Try it | An exact copy of the entries is needed, with every line included.

━━ Data excerpts

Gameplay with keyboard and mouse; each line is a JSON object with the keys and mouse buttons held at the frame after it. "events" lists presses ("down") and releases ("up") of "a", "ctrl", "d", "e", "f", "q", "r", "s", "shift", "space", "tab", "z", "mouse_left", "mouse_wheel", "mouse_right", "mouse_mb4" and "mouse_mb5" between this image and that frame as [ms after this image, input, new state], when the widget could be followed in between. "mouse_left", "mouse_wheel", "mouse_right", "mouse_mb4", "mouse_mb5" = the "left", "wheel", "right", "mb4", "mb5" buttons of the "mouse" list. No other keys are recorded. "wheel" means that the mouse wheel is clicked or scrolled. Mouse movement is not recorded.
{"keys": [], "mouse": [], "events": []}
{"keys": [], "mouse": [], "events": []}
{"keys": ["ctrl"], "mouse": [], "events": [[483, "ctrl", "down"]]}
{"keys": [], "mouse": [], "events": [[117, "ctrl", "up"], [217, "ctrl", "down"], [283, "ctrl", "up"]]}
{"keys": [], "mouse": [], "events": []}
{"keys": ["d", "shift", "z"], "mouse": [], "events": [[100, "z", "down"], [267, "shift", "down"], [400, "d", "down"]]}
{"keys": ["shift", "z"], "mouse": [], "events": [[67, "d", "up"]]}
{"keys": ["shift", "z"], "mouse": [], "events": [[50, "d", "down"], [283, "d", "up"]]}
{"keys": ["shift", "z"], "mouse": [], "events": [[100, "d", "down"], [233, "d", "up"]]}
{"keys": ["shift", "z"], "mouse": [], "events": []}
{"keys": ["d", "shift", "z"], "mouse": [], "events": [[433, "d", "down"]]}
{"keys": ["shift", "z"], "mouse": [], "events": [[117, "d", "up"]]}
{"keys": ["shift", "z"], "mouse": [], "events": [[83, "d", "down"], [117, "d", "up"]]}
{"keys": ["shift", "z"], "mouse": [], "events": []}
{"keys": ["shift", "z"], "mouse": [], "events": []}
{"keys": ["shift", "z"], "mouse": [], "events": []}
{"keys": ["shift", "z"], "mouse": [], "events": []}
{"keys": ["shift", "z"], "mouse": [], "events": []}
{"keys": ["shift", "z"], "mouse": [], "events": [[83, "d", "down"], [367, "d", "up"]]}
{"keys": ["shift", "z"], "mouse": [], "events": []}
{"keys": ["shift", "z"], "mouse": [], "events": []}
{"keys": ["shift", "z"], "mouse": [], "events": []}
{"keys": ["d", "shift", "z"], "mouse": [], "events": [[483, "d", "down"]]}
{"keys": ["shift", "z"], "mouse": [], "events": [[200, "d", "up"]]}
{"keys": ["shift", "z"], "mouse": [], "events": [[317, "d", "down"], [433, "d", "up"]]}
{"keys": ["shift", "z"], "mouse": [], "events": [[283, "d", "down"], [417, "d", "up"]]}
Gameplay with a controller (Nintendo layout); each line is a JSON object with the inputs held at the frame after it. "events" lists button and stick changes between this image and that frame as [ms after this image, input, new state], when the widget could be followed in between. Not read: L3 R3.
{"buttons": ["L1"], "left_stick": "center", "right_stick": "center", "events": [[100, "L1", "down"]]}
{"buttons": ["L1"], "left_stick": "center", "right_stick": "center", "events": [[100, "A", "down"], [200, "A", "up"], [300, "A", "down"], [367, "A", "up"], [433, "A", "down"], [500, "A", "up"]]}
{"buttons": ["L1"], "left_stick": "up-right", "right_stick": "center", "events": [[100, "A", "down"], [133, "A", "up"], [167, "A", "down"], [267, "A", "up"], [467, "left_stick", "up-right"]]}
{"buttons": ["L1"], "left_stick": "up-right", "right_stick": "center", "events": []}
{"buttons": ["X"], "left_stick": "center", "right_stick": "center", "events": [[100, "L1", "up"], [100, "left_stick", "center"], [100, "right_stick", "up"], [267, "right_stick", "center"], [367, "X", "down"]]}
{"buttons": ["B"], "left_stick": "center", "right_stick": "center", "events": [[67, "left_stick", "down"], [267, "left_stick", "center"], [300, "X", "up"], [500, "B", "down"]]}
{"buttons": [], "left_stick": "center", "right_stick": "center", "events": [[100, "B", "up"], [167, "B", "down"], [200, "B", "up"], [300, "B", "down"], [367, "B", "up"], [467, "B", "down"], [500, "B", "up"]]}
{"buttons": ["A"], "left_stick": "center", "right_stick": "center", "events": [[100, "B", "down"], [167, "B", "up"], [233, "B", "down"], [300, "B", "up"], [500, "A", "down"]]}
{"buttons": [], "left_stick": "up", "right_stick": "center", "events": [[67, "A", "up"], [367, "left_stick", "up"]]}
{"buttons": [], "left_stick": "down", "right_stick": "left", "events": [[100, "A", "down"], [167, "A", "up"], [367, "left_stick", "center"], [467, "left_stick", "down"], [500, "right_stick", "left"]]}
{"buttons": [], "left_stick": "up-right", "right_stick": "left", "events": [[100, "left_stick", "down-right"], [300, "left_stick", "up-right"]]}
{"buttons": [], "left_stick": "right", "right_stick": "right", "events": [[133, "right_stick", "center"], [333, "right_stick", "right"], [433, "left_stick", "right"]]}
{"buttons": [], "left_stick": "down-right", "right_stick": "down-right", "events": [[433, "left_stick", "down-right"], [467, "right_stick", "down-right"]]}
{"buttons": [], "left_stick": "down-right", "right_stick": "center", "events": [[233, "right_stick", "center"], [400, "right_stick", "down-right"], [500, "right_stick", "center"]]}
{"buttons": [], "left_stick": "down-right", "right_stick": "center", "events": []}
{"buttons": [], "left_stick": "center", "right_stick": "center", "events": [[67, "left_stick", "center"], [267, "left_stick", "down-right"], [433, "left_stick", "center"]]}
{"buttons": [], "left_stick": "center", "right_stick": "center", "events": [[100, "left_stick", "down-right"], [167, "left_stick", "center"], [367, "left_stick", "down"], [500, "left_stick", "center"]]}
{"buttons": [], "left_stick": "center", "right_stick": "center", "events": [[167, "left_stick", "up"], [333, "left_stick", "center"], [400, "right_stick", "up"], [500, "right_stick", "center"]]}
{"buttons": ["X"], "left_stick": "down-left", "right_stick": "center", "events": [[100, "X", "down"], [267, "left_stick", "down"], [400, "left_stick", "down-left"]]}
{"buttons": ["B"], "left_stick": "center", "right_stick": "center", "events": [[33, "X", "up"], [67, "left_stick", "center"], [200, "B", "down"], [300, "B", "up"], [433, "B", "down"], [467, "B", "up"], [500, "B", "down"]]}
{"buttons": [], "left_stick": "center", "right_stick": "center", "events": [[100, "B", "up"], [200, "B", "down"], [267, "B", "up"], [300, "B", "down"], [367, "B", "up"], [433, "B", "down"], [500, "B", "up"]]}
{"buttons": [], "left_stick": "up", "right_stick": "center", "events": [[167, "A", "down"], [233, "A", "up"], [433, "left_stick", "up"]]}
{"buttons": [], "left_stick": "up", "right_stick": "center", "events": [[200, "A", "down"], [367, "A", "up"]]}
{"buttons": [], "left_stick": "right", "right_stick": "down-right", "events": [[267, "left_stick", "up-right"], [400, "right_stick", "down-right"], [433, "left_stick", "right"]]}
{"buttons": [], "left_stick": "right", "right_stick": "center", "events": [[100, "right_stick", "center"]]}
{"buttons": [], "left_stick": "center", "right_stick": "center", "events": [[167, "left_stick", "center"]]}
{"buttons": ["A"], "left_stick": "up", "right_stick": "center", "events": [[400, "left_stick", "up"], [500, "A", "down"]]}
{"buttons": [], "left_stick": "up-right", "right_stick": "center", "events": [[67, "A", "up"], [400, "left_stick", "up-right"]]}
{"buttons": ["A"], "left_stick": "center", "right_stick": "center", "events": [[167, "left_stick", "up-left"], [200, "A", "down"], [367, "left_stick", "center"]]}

━━━━

Final answer |
Gameplay with keyboard and mouse; each line is a JSON object with the keys and mouse buttons held at the frame after it. "events" lists presses ("down") and releases ("up") of "a", "ctrl", "d", "e", "f", "q", "r", "s", "shift", "space", "tab", "z", "mouse_left", "mouse_wheel", "mouse_right", "mouse_mb4" and "mouse_mb5" between this image and that frame as [ms after this image, input, new state], when the widget could be followed in between. "mouse_left", "mouse_wheel", "mouse_right", "mouse_mb4", "mouse_mb5" = the "left", "wheel", "right", "mb4", "mb5" buttons of the "mouse" list. No other keys are recorded. "wheel" means that the mouse wheel is clicked or scrolled. Mouse movement is not recorded.
{"keys": [], "mouse": [], "events": []}
{"keys": [], "mouse": [], "events": []}
{"keys": ["ctrl"], "mouse": [], "events": [[483, "ctrl", "down"]]}
{"keys": [], "mouse": [], "events": [[117, "ctrl", "up"], [217, "ctrl", "down"], [283, "ctrl", "up"]]}
{"keys": [], "mouse": [], "events": []}
{"keys": ["d", "shift", "z"], "mouse": [], "events": [[100, "z", "down"], [267, "shift", "down"], [400, "d", "down"]]}
{"keys": ["shift", "z"], "mouse": [], "events": [[67, "d", "up"]]}
{"keys": ["shift", "z"], "mouse": [], "events": [[50, "d", "down"], [283, "d", "up"]]}
{"keys": ["shift", "z"], "mouse": [], "events": [[100, "d", "down"], [233, "d", "up"]]}
{"keys": ["shift", "z"], "mouse": [], "events": []}
{"keys": ["d", "shift", "z"], "mouse": [], "events": [[433, "d", "down"]]}
{"keys": ["shift", "z"], "mouse": [], "events": [[117, "d", "up"]]}
{"keys": ["shift", "z"], "mouse": [], "events": [[83, "d", "down"], [117, "d", "up"]]}
{"keys": ["shift", "z"], "mouse": [], "events": []}
{"keys": ["shift", "z"], "mouse": [], "events": []}
{"keys": ["shift", "z"], "mouse": [], "events": []}
{"keys": ["shift", "z"], "mouse": [], "events": []}
{"keys": ["shift", "z"], "mouse": [], "events": []}
{"keys": ["shift", "z"], "mouse": [], "events": [[83, "d", "down"], [367, "d", "up"]]}
{"keys": ["shift", "z"], "mouse": [], "events": []}
{"keys": ["shift", "z"], "mouse": [], "events": []}
{"keys": ["shift", "z"], "mouse": [], "events": []}
{"keys": ["d", "shift", "z"], "mouse": [], "events": [[483, "d", "down"]]}
{"keys": ["shift", "z"], "mouse": [], "events": [[200, "d", "up"]]}
{"keys": ["shift", "z"], "mouse": [], "events": [[317, "d", "down"], [433, "d", "up"]]}
{"keys": ["shift", "z"], "mouse": [], "events": [[283, "d", "down"], [417, "d", "up"]]}
Gameplay with a controller (Nintendo layout); each line is a JSON object with the inputs held at the frame after it. "events" lists button and stick changes between this image and that frame as [ms after this image, input, new state], when the widget could be followed in between. Not read: L3 R3.
{"buttons": ["L1"], "left_stick": "center", "right_stick": "center", "events": [[100, "L1", "down"]]}
{"buttons": ["L1"], "left_stick": "center", "right_stick": "center", "events": [[100, "A", "down"], [200, "A", "up"], [300, "A", "down"], [367, "A", "up"], [433, "A", "down"], [500, "A", "up"]]}
{"buttons": ["L1"], "left_stick": "up-right", "right_stick": "center", "events": [[100, "A", "down"], [133, "A", "up"], [167, "A", "down"], [267, "A", "up"], [467, "left_stick", "up-right"]]}
{"buttons": ["L1"], "left_stick": "up-right", "right_stick": "center", "events": []}
{"buttons": ["X"], "left_stick": "center", "right_stick": "center", "events": [[100, "L1", "up"], [100, "left_stick", "center"], [100, "right_stick", "up"], [267, "right_stick", "center"], [367, "X", "down"]]}
{"buttons": ["B"], "left_stick": "center", "right_stick": "center", "events": [[67, "left_stick", "down"], [267, "left_stick", "center"], [300, "X", "up"], [500, "B", "down"]]}
{"buttons": [], "left_stick": "center", "right_stick": "center", "events": [[100, "B", "up"], [167, "B", "down"], [200, "B", "up"], [300, "B", "down"], [367, "B", "up"], [467, "B", "down"], [500, "B", "up"]]}
{"buttons": ["A"], "left_stick": "center", "right_stick": "center", "events": [[100, "B", "down"], [167, "B", "up"], [233, "B", "down"], [300, "B", "up"], [500, "A", "down"]]}
{"buttons": [], "left_stick": "up", "right_stick": "center", "events": [[67, "A", "up"], [367, "left_stick", "up"]]}
{"buttons": [], "left_stick": "down", "right_stick": "left", "events": [[100, "A", "down"], [167, "A", "up"], [367, "left_stick", "center"], [467, "left_stick", "down"], [500, "right_stick", "left"]]}
{"buttons": [], "left_stick": "up-right", "right_stick": "left", "events": [[100, "left_stick", "down-right"], [300, "left_stick", "up-right"]]}
{"buttons": [], "left_stick": "right", "right_stick": "right", "events": [[133, "right_stick", "center"], [333, "right_stick", "right"], [433, "left_stick", "right"]]}
{"buttons": [], "left_stick": "down-right", "right_stick": "down-right", "events": [[433, "left_stick", "down-right"], [467, "right_stick", "down-right"]]}
{"buttons": [], "left_stick": "down-right", "right_stick": "center", "events": [[233, "right_stick", "center"], [400, "right_stick", "down-right"], [500, "right_stick", "center"]]}
{"buttons": [], "left_stick": "down-right", "right_stick": "center", "events": []}
{"buttons": [], "left_stick": "center", "right_stick": "center", "events": [[67, "left_stick", "center"], [267, "left_stick", "down-right"], [433, "left_stick", "center"]]}
{"buttons": [], "left_stick": "center", "right_stick": "center", "events": [[100, "left_stick", "down-right"], [167, "left_stick", "center"], [367, "left_stick", "down"], [500, "left_stick", "center"]]}
{"buttons": [], "left_stick": "center", "right_stick": "center", "events": [[167, "left_stick", "up"], [333, "left_stick", "center"], [400, "right_stick", "up"], [500, "right_stick", "center"]]}
{"buttons": ["X"], "left_stick": "down-left", "right_stick": "center", "events": [[100, "X", "down"], [267, "left_stick", "down"], [400, "left_stick", "down-left"]]}
{"buttons": ["B"], "left_stick": "center", "right_stick": "center", "events": [[33, "X", "up"], [67, "left_stick", "center"], [200, "B", "down"], [300, "B", "up"], [433, "B", "down"], [467, "B", "up"], [500, "B", "down"]]}
{"buttons": [], "left_stick": "center", "right_stick": "center", "events": [[100, "B", "up"], [200, "B", "down"], [267, "B", "up"], [300, "B", "down"], [367, "B", "up"], [433, "B", "down"], [500, "B", "up"]]}
{"buttons": [], "left_stick": "up", "right_stick": "center", "events": [[167, "A", "down"], [233, "A", "up"], [433, "left_stick", "up"]]}
{"buttons": [], "left_stick": "up", "right_stick": "center", "events": [[200, "A", "down"], [367, "A", "up"]]}
{"buttons": [], "left_stick": "right", "right_stick": "down-right", "events": [[267, "left_stick", "up-right"], [400, "right_stick", "down-right"], [433, "left_stick", "right"]]}
{"buttons": [], "left_stick": "right", "right_stick": "center", "events": [[100, "right_stick", "center"]]}
{"buttons": [], "left_stick": "center", "right_stick": "center", "events": [[167, "left_stick", "center"]]}
{"buttons": ["A"], "left_stick": "up", "right_stick": "center", "events": [[400, "left_stick", "up"], [500, "A", "down"]]}
{"buttons": [], "left_stick": "up-right", "right_stick": "center", "events": [[67, "A", "up"], [400, "left_stick", "up-right"]]}
{"buttons": ["A"], "left_stick": "center", "right_stick": "center", "events": [[167, "left_stick", "up-left"], [200, "A", "down"], [367, "left_stick", "center"]]}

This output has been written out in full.